Funniest

Shii bruh imma change that rep once I get into the industry big truss

(My application won't make it past the hirevue)

 

Stern doesn’t have that many internationals compared to the rest of nyu legit 95% are Asians from NJ or California

 

Aren’t you describing substantially all of the working professionals in NYC?

Went to boarding school in the Northeast for my last two years of HS after transferring in from a top public school. At both places all of my classmates are now in NYC and this describes them perfectly.

The prevailing attitudes across the Northeast from my experience is that people think they’re too good to attend a flagship state school even when they’re not wealthy. I had many classmates opt to pay sticker and in a handful of cases go into 200K or more debt to attend places like Curry College, Norwich University, Endicott, Pace, Sacred Heart, Fairfield U, etc. over going to UMASS Amherst or UCONN on scholarship because they were public schools. When I decided to attend a flagship state school people acted like I was about to serve time in prison. It all worked out but admittedly it is still annoying when I get shit from a grad of one of those schools in professional settings. How those tiny private schools with minuscule alumni bases are able to charge $60K/year with mediocre job prospects is beyond me. 

 

(Not from the US, don't know that much) But Stern has a really good rep, 2nd to Wharton?

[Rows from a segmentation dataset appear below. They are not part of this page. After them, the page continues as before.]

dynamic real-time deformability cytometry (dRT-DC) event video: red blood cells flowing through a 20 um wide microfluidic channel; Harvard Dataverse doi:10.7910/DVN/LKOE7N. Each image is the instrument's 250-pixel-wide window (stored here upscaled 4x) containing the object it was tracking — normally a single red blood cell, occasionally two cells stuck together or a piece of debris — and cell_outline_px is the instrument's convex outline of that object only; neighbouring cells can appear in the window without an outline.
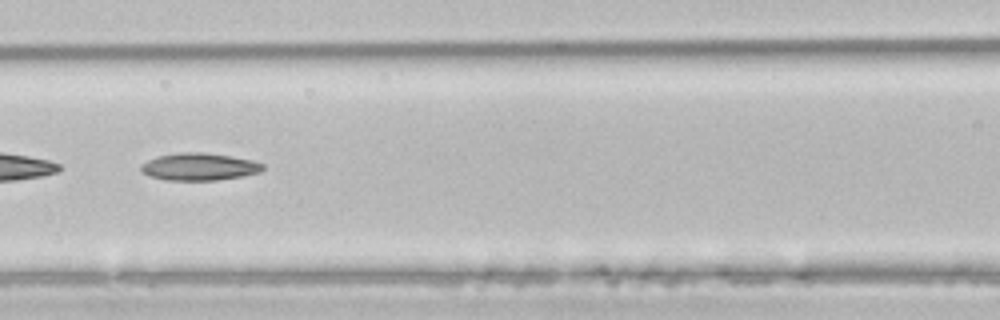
{"species": "common noctule bat (a hibernating species)", "species_latin": "Nyctalus noctula", "temperature_condition": "room temperature", "stored_images_in_passage": 49, "segment_of_instrument_passage": [2, 2], "camera_frame_rate_fps": 3000, "um_per_image_px": 0.085, "animal": {"sex": "male", "body_mass_g": 21.5, "forearm_length_mm": 52.0}, "frame": {"image": 1, "passage_image": 22, "time_ms": 7.0, "image_size_px": [1000, 320], "cell_outline_px": [[264, 168], [260, 172], [240, 176], [216, 180], [164, 180], [148, 176], [140, 172], [140, 164], [148, 160], [160, 156], [180, 152], [204, 152], [252, 160], [264, 164]], "centroid_in_image_um": [16.88, 14.18], "position_along_channel_um": 149.7, "area_um2": 19.36}}
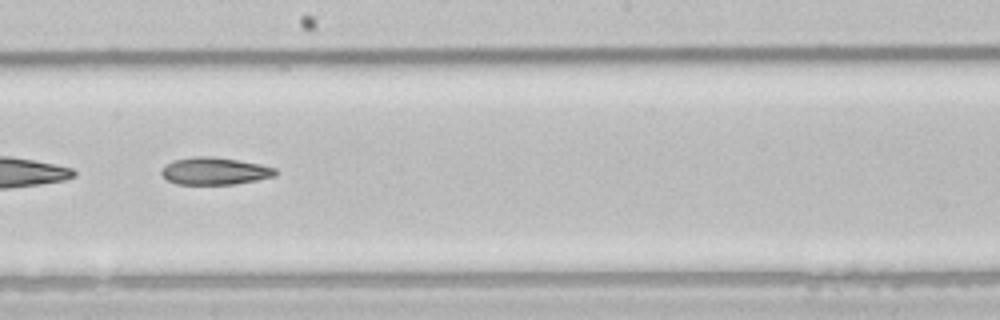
{"frame": {"image": 2, "passage_image": 28, "time_ms": 9.0, "image_size_px": [1000, 320], "cell_outline_px": [[276, 176], [236, 184], [176, 184], [168, 180], [160, 172], [172, 160], [196, 156], [212, 156], [260, 164], [276, 168]], "centroid_in_image_um": [18.26, 14.54], "position_along_channel_um": 229.9, "area_um2": 17.98}}
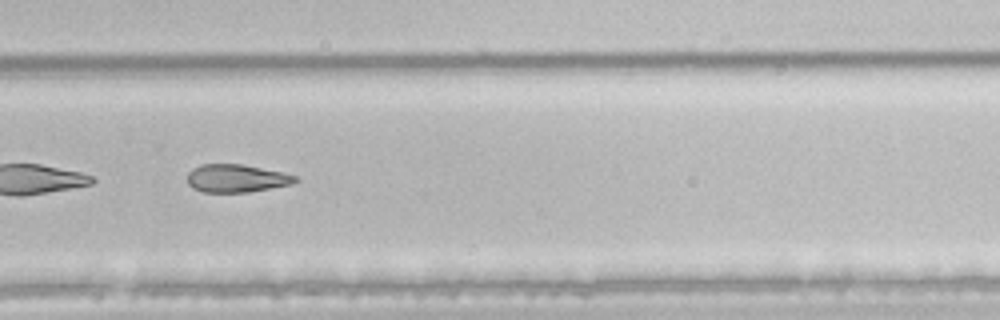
{"frame": {"image": 3, "passage_image": 34, "time_ms": 11.0, "image_size_px": [1000, 320], "cell_outline_px": [[300, 180], [292, 184], [248, 192], [204, 192], [192, 188], [188, 184], [188, 172], [192, 168], [200, 164], [244, 164], [284, 172], [296, 176]], "centroid_in_image_um": [20.1, 15.15], "position_along_channel_um": 309.7, "area_um2": 17.74}}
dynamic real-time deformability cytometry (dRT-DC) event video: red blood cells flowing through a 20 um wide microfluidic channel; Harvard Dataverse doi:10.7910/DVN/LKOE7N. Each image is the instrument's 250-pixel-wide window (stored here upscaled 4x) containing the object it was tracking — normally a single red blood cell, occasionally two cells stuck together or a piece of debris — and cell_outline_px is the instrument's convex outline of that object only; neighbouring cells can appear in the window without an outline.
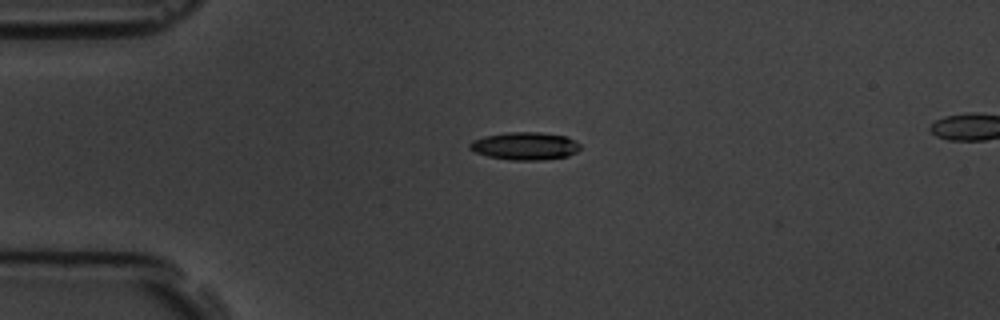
{"species": "common noctule bat (a hibernating species)", "species_latin": "Nyctalus noctula", "temperature_condition": "room temperature", "stored_images_in_passage": 5, "segment_of_instrument_passage": [1, 2], "camera_frame_rate_fps": 3000, "um_per_image_px": 0.085, "animal": {"sex": "male", "body_mass_g": 19.5, "forearm_length_mm": 54.6}, "frame": {"image": 1, "passage_image": 3, "time_ms": 3.333, "image_size_px": [1000, 320], "cell_outline_px": [[580, 148], [576, 152], [568, 156], [544, 160], [508, 160], [488, 156], [476, 152], [468, 148], [468, 144], [472, 140], [484, 136], [508, 132], [540, 132], [564, 136], [580, 144]], "centroid_in_image_um": [44.59, 12.41], "position_along_channel_um": 40.4, "area_um2": 17.86}}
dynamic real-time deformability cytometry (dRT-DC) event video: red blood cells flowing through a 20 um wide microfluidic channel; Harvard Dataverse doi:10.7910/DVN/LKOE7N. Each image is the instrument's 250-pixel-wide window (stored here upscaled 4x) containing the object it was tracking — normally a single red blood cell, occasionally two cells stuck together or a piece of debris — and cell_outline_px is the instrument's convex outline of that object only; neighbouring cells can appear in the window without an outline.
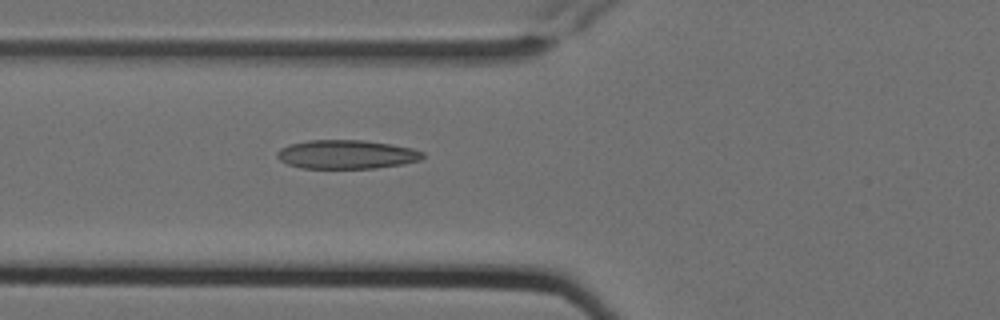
{"species": "Egyptian fruit bat (a non-hibernating species)", "species_latin": "Rousettus aegyptiacus", "temperature_condition": "cold", "stored_images_in_passage": 7, "camera_frame_rate_fps": 3000, "um_per_image_px": 0.085, "animal": {"sex": "female"}, "frame": {"image": 1, "passage_image": 7, "time_ms": 2.0, "image_size_px": [1000, 320], "cell_outline_px": [[424, 156], [420, 160], [404, 164], [376, 168], [300, 168], [288, 164], [280, 160], [276, 156], [276, 152], [280, 148], [288, 144], [308, 140], [364, 140], [412, 148], [424, 152]], "centroid_in_image_um": [29.43, 13.12], "position_along_channel_um": 96.4, "area_um2": 24.57}}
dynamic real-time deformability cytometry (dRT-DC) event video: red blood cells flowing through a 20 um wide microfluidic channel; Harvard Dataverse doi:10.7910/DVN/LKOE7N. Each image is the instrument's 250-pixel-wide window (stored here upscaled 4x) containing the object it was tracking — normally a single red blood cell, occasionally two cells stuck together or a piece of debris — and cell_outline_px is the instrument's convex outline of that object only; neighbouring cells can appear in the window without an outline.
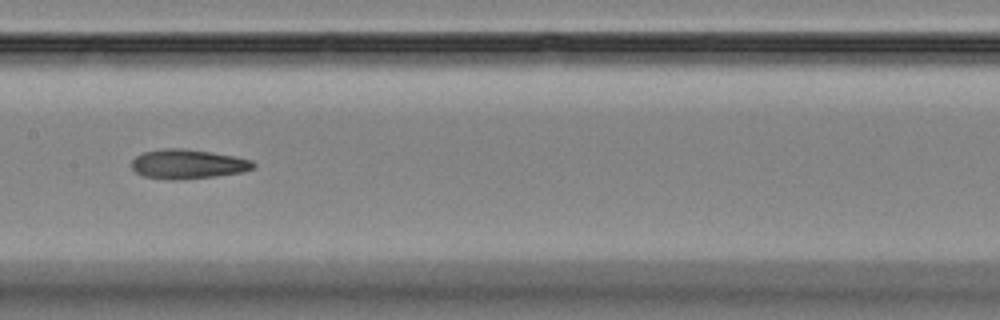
{"species": "Egyptian fruit bat (a non-hibernating species)", "species_latin": "Rousettus aegyptiacus", "temperature_condition": "room temperature", "stored_images_in_passage": 15, "segment_of_instrument_passage": [1, 2], "camera_frame_rate_fps": 3000, "um_per_image_px": 0.085, "animal": {"sex": "female"}, "frame": {"image": 1, "passage_image": 7, "time_ms": 8.0, "image_size_px": [1000, 320], "cell_outline_px": [[256, 164], [252, 168], [240, 172], [216, 176], [176, 180], [172, 180], [144, 176], [136, 172], [132, 168], [132, 160], [136, 156], [144, 152], [164, 148], [184, 148], [212, 152], [236, 156], [252, 160]], "centroid_in_image_um": [15.96, 13.94], "position_along_channel_um": 191.4, "area_um2": 20.81}}
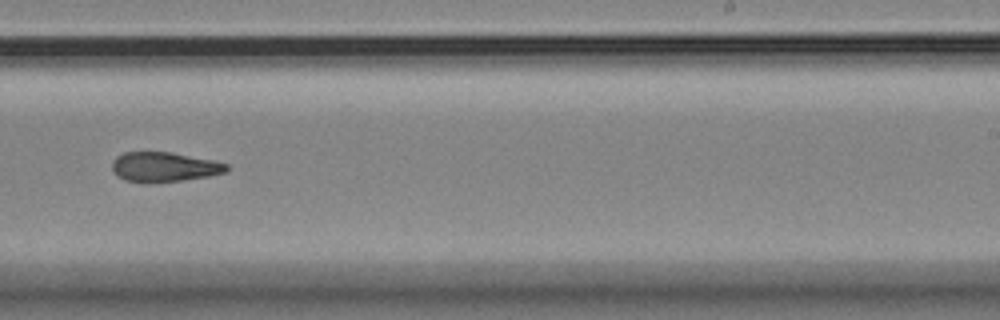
{"frame": {"image": 2, "passage_image": 9, "time_ms": 10.333, "image_size_px": [1000, 320], "cell_outline_px": [[228, 172], [208, 176], [180, 180], [148, 184], [144, 184], [124, 180], [116, 176], [112, 172], [112, 160], [116, 156], [124, 152], [168, 152], [212, 160], [228, 164]], "centroid_in_image_um": [13.88, 14.21], "position_along_channel_um": 275.1, "area_um2": 20.06}}
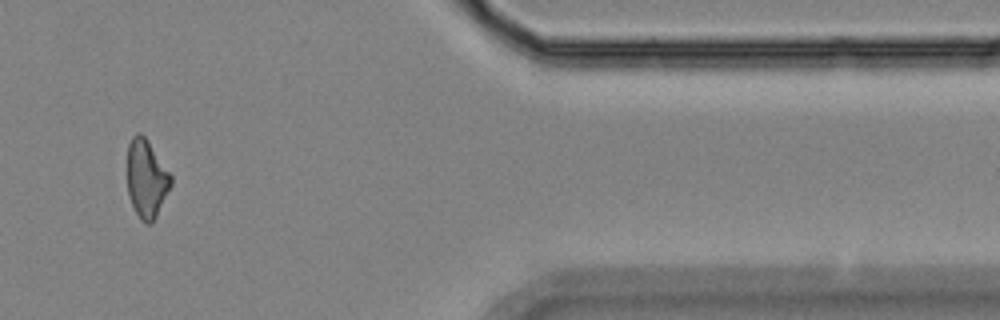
{"frame": {"image": 3, "passage_image": 12, "time_ms": 14.667, "image_size_px": [1000, 320], "cell_outline_px": [[172, 184], [152, 224], [144, 224], [140, 220], [132, 204], [128, 192], [128, 144], [132, 136], [136, 132], [140, 132], [148, 140], [172, 176]], "centroid_in_image_um": [12.45, 15.19], "position_along_channel_um": 398.9, "area_um2": 19.83}}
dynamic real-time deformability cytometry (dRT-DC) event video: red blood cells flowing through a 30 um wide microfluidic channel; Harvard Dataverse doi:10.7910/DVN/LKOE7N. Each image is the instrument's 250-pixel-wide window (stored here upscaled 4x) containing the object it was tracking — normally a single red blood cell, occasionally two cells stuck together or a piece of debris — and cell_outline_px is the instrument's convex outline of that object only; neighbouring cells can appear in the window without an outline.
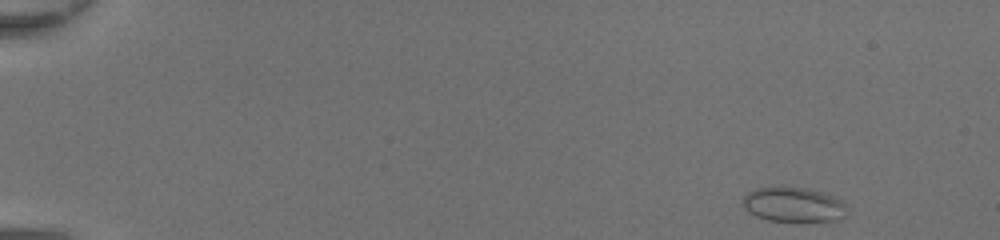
{"species": "common noctule bat (a hibernating species)", "species_latin": "Nyctalus noctula", "temperature_condition": "room temperature", "stored_images_in_passage": 44, "camera_frame_rate_fps": 3000, "um_per_image_px": 0.085, "animal": {"sex": "female", "body_mass_g": 20.0, "forearm_length_mm": 54.0}, "frame": {"image": 1, "passage_image": 1, "time_ms": 0.0, "image_size_px": [1000, 240], "cell_outline_px": [[848, 208], [844, 216], [840, 220], [768, 220], [756, 216], [744, 208], [744, 196], [748, 192], [756, 188], [780, 184], [808, 188], [832, 196], [840, 200]], "centroid_in_image_um": [67.42, 17.34], "position_along_channel_um": 17.6, "area_um2": 21.15}}
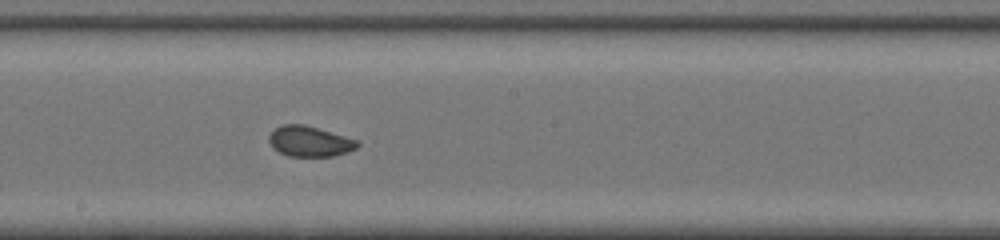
{"frame": {"image": 2, "passage_image": 25, "time_ms": 8.0, "image_size_px": [1000, 240], "cell_outline_px": [[360, 144], [356, 148], [348, 152], [332, 156], [288, 156], [272, 148], [268, 140], [268, 136], [276, 128], [284, 124], [304, 124], [360, 140]], "centroid_in_image_um": [26.34, 12.01], "position_along_channel_um": 221.9, "area_um2": 15.78}}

Just curious, but what makes their students so bad? 

(LMAO at the MS for asking a genuine question)

 

I saw this thread a while ago talking about how bad Queen's kids were:

rabbit

Going to get MSd to oblivion by the Canadian kids. Have done banking across multiple countries, BB/boutique etc. and my worst two were from Queens. 

 

People from SMU can be technically sound but almost all of them are somewhat socially awkward/weird

 

I’m guessing your experience is mostly from the startup crowd. I didn’t go there but am friendly with probably a dozen or so people that went there working corporate jobs (IB/PE/VC/CO/Tech) and they’re all very well adjusted.

Some can be socially awkward but from what I’ve seen none of them are pretentious like the boarding school crowd and are humble. The kids at the ivy’s in my experience are the ones who can’t shut up about where they go to school. 

 

Incoming KCL students trying to claim they're a part of the 'Golden Triangle'

Soso❤️ on Twitter: "@433 Who tf invited my blud Parwin Bumez😭😂  https://t.co/sF72ltgEVl" / X

 

KCL has all of the bad parts of London unis (full of international hardos) without any of the good parts (students actually being smart)

 

At a boutique in San Francisco and our best analysts have consistently been from Waterloo university from Canada

 
  • Tuck MBA’s
  • Large school targets with bad business frat culture where the kids think they are exceptional since they landed a role, but they still are deeply insecure and always have something to prove (IU, UT, SMU, NYU, Berkeley, others)
  • Small liberal arts schools & Brown

Non-targets generally are just happy to be there and doing their best to not waste an opportunity barring a few odd cases. People can trash top Ivy’s and other high targets for being douches or not rightfully being there, but what really makes people insufferable is deep seated insecurity and overcompensation of lifelong bronze medal holders—the rich manlets of IB.

These are those that earned their right to be there, but feel the need every day to make sure you know that. They are the low value edit, micromanager types as mangers and as an analyst they behave sharp elbowed thinking the world is 0 sum and they should try to sabotage others to get an advantage.

If you are an intern and have them as an analyst, they are the type that grin and say, “welcome to IB, kiddo” your first late night because they get off on the feeling of superiority having worked the job longer than you, rather than acting sympathetic like a well adjusted person. 
 

We get it, you were president of IB club and a social misfit, stop flaming the interns for not knowing shortcuts.